··· SELECTION

Still, he finds ways to get his point across. Trump's campaign rallies are energetic and he uses phrases like "dictator for one day" that, as foreboding as many voters find them, are unmistakably clear.

That is part of why Democrats are so worried about the possibility that Biden's struggle to communicate on the debate stage could have permanently damaged his electability. And that may be why, on Wednesday morning, Pelosi seemingly sought to send the message that the future of Biden's candidacy remains up for discussion.

She urged Biden to decide whether or not he plans to run, even though he says he has. And while she said she would support whatever he decides to do, her words seemed carefully designed to suggest to her party that the matter is not yet settled.

But even that message had to be clarified. She later insisted that she was not calling on Biden to "reconsider" his decision, and said that the president was "great."

A "Vote Here" sign outside a polling station.
A growing chorus of Democrats is suggesting that President Biden is on track to lose in November, and that his standing could hurt the party down the ballot. Caroline Gutman for The New York Times

Skeptical Democrats shift to a different question: Can Biden actually win?

The number of elected officials publicly calling for Biden to bow out of the presidential race comprises eight rank-and-file House members — a narrow slice of the chamber that reflects just how reluctant Democrats are to weaken a nominee who says he wants to stay in the campaign.

······
··· RECORDS SHOWN

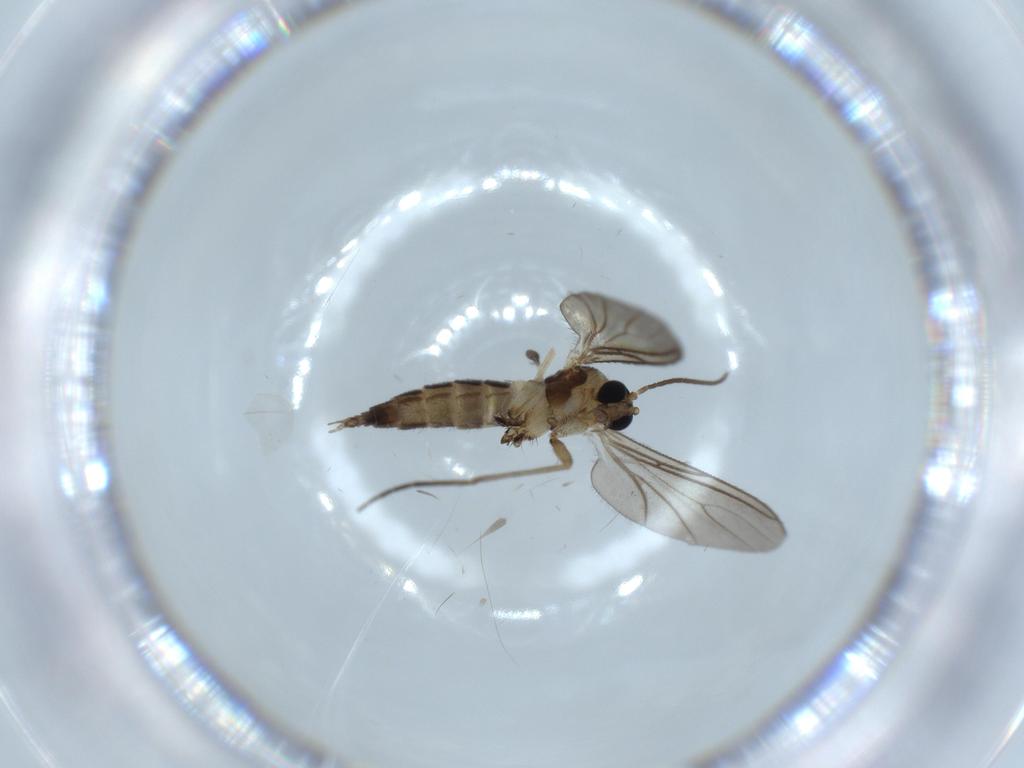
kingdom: Animalia
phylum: Arthropoda
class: Insecta
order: Diptera
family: Sciaridae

······

### WRITTEN PROBLEM
In the news excerpt about Biden's candidacy, how many elected officials are publicly calling for Biden to bow out of the presidential race?

### EXERCISE ANSWER
Eight rank-and-file House members.